Brasil e Mundo
Brasil é referência global em alimentação escolar

© Fernando Luiz Venâncio/Arquivo pessoal
ONU reconhece programa que atende 40 milhões de alunos com refeições nutritivas e inclusivas
Por Eliane Gonçalves – Publicado em 29/09/2025
O Brasil, muitas vezes, peca pela modéstia, como afirma Daniel Balaban, diretor do Programa Mundial de Alimentos da Organização das Nações Unidas (ONU) no Brasil. No entanto, o Programa Nacional de Alimentação Escolar (PNAE) merece todos os elogios. As Nações Unidas, por exemplo, reconhecem o PNAE como “um dos maiores e melhores projetos de alimentação escolar do mundo”.
Oficialmente, o projeto completou 70 anos, mas sua grande virada ocorreu a partir de 2009. Naquele ano, entrou em vigor a lei que redefiniu os parâmetros dos cardápios, priorizando refeições completas e reduzindo drasticamente o espaço de alimentos ultraprocessados, como biscoitos açucarados, nas escolas.
Em 2009, um ex-metalúrgico chamado Fernando Luiz Venâncio também mudou o rumo de sua carreira. Ele se ofereceu para cobrir as férias do cozinheiro de sua empresa e nunca mais se afastou das panelas. Hoje, ele chefia a equipe que serve as três refeições diárias para mais de 400 estudantes da Escola Johnson, uma instituição de ensino médio em tempo integral em Fortaleza, Ceará.
No cardápio, ele e sua equipe preparam pratos saborosos e regionais como baião de dois, carne picadinha, farofa de ovo e o famoso creme de galinha. Fernando garante que o creme de galinha é intocável. “O creme de galinha não posso trocar por nada”, diz ele.
Importante notar que o preparo evita ingredientes como creme de leite ou queijo. Essa restrição não é aleatória; ela garante que a comida atenda todos os estudantes, inclusive aqueles com restrições alimentares. A cozinheira não pode preparar um prato para alguns e outro para a maioria. Portanto, a refeição deve ser única, apreciada por todos e segura para consumo.
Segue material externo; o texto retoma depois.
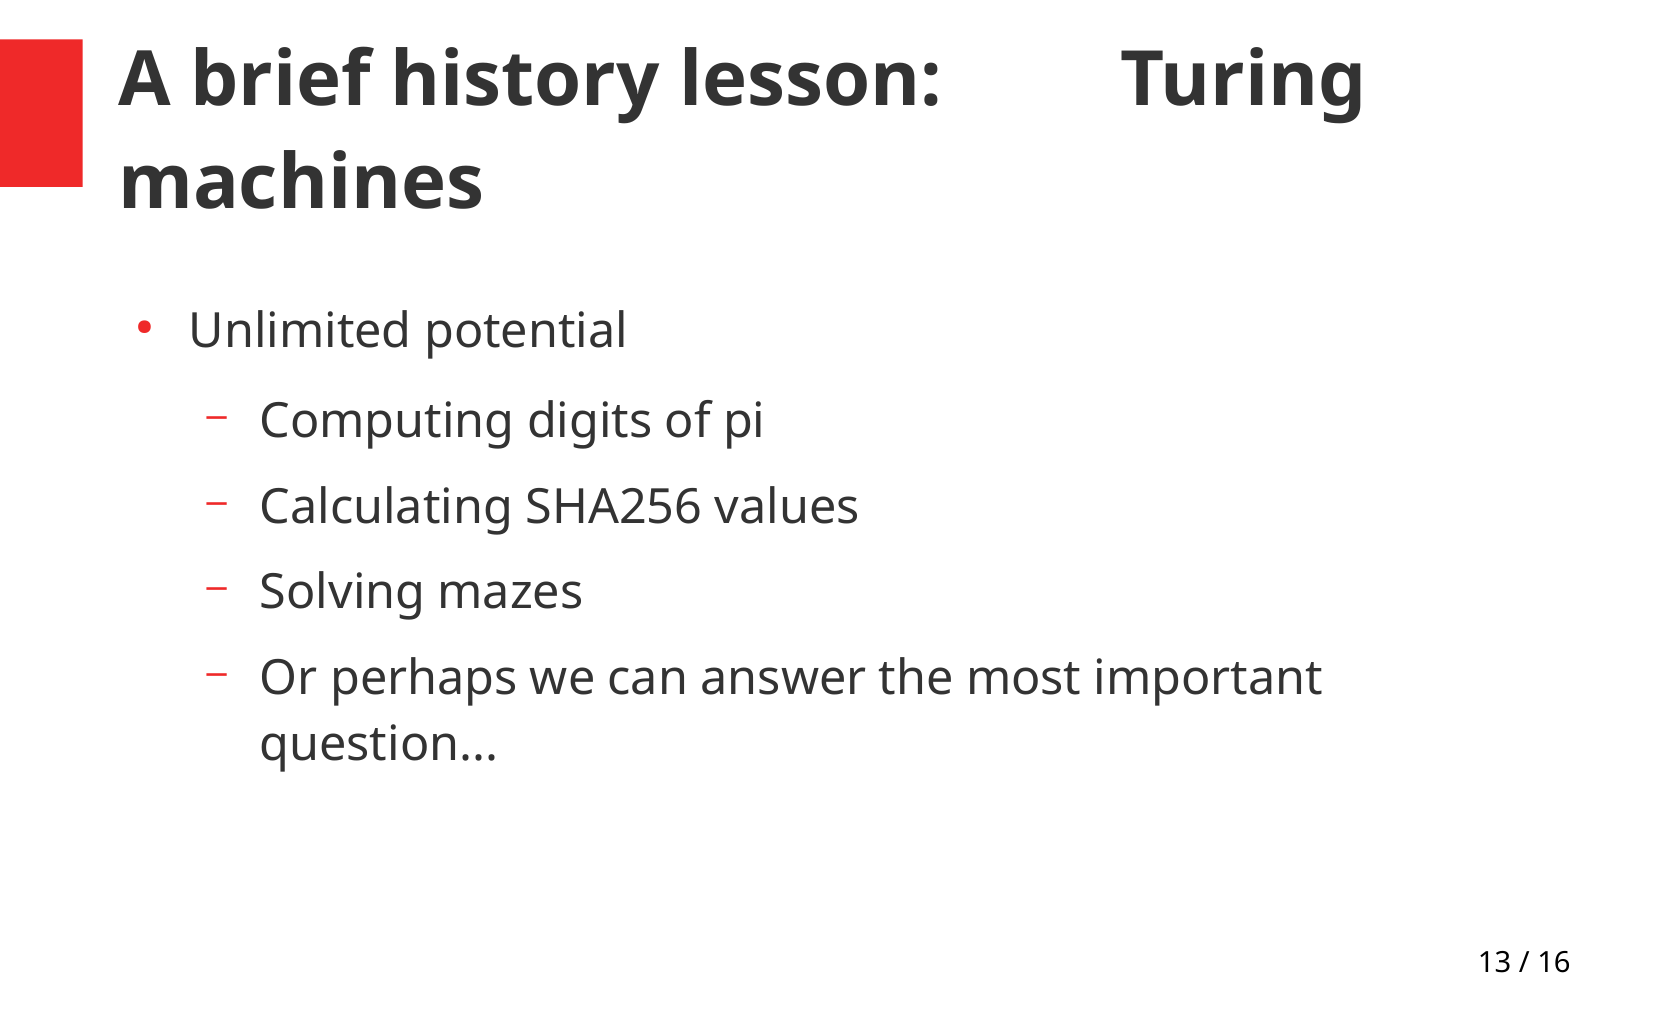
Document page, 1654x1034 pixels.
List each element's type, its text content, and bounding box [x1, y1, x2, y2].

title A brief history lesson: Turing machines [118, 38, 1571, 217]
list Unlimited potential Computing digits of pi Calculating SHA256 values Solving mazes Or perhaps we can answer the most important question... [118, 295, 1536, 895]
Nutrição, Lei e Agricultura Familiar
Não são os cozinheiros que definem o menu, mas sim o profissional de nutrição. “A nutricionista passa para a gente e a gente tem que trabalhar em cima do cardápio”, enfatiza Fernando. A presença de nutricionistas nas escolas é uma das exigências da lei de 2009, que transformou a “merenda” em uma refeição de fato.
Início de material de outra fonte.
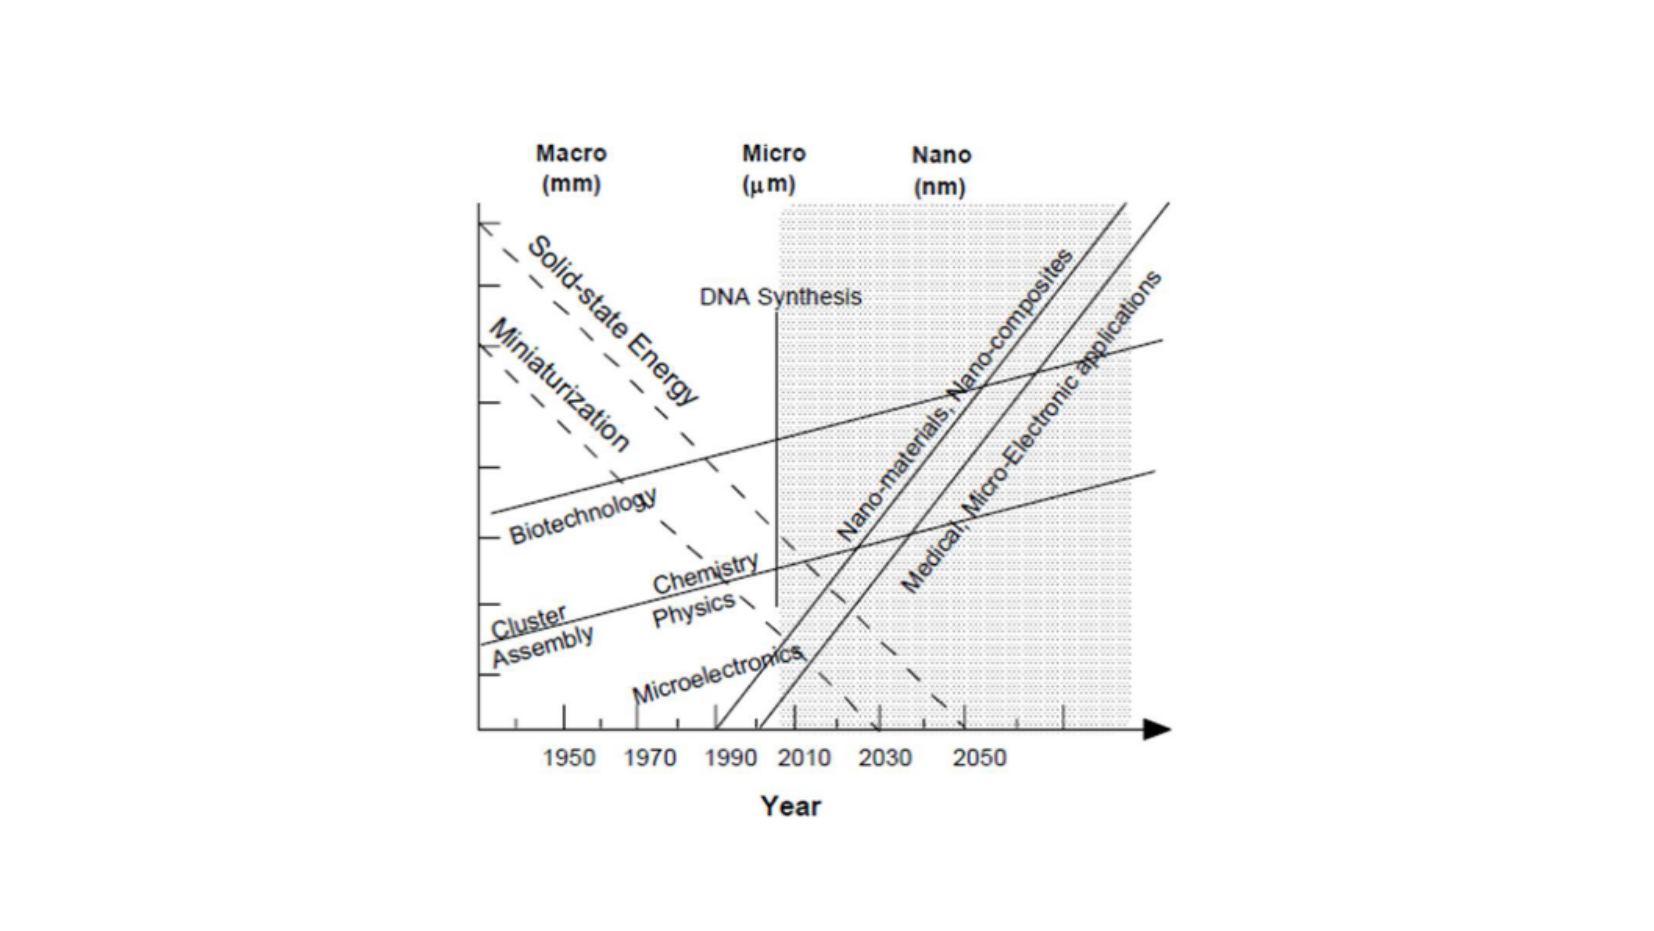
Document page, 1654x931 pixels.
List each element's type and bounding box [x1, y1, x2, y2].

picture [430, 106, 1229, 825]
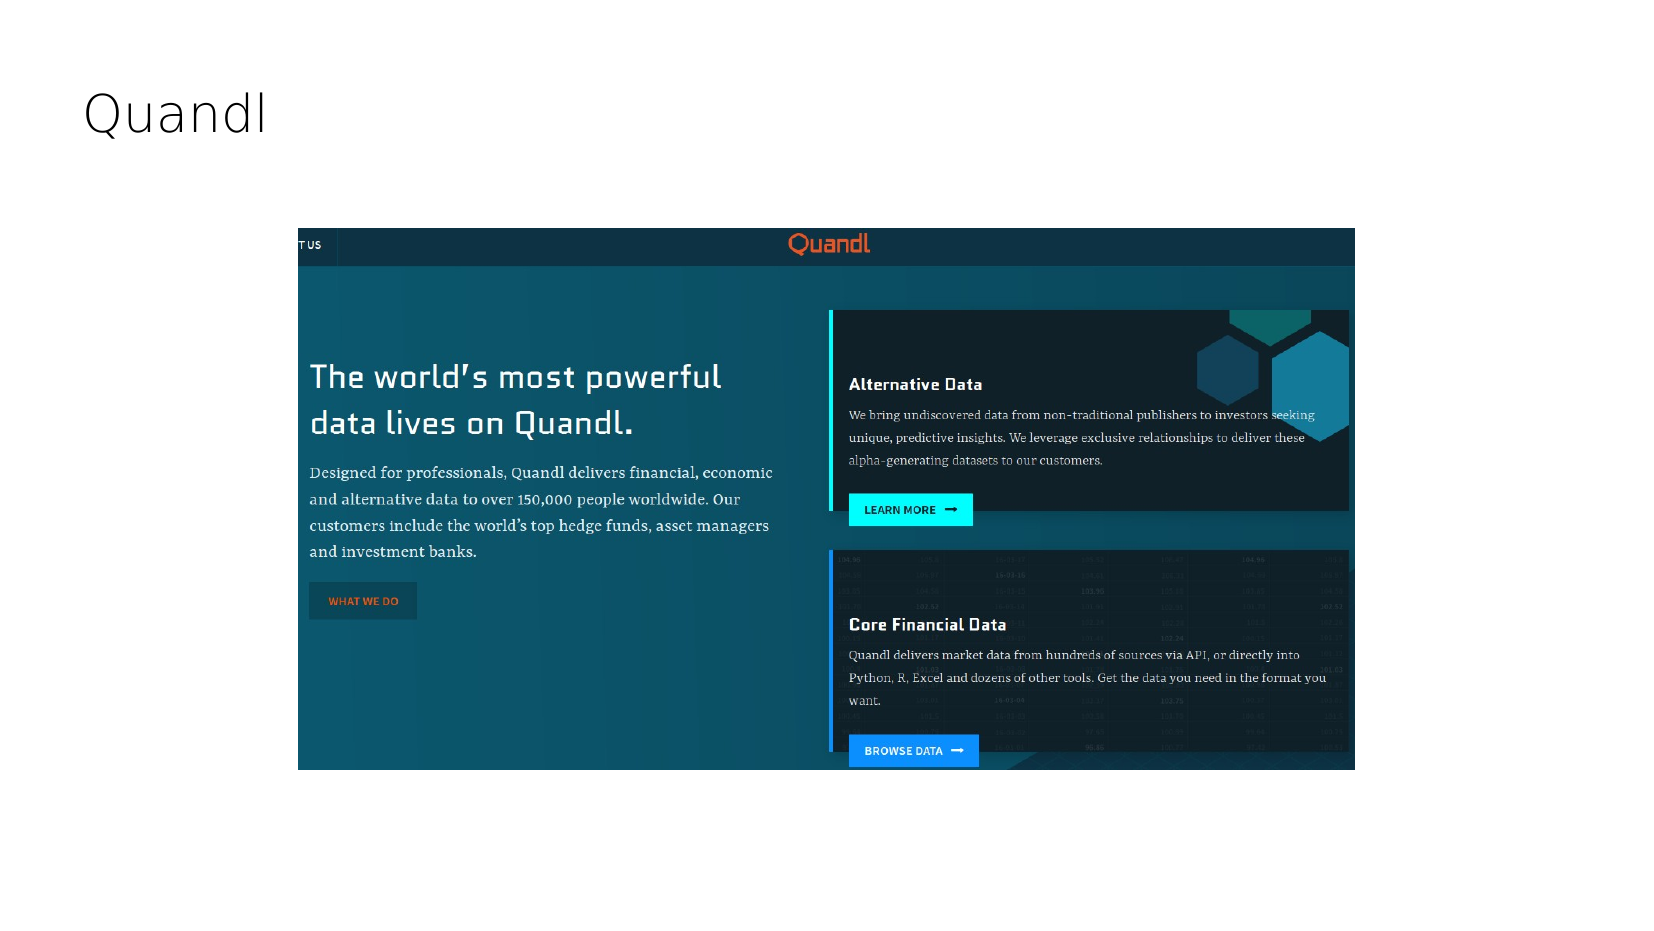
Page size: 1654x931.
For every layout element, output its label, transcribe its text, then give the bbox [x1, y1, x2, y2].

As regras do PNAE são rigorosas:
- Os cardápios precisam atender às necessidades nutricionais específicas dos alunos.
- Devem estar conectados à cultura alimentar local.
- Priorizam alimentos preparados na própria escola.
- Restringem a presença de ultraprocessados a um máximo de 15%.
- Privilegiam os alimentos da agricultura familiar, exigindo um mínimo de 30% de alimentos com essa origem.
Apoio ao Campo
A conexão com a agricultura familiar gera um ciclo econômico positivo. Marli Oliveira, agricultora familiar em Ocara, no Ceará, afirma que 30% de sua produção vai para o PNAE. Mel, ovos, carnes e outros produtos garantem a renda, especialmente nos municípios menores. “A venda garantida para as escolas faz diferença na vida do agricultor, principalmente nos pequenos municípios”, explica Marli.
O impacto econômico é claro. Um levantamento do Observatório da Alimentação Escolar (OAE) mostrou que, para cada R$ 1 investido pelo PNAE na agricultura e pecuária familiar, o Produto Interno Bruto (PIB) nacional cresce R$ 1,52 na agricultura e R$ 1,66 na pecuária.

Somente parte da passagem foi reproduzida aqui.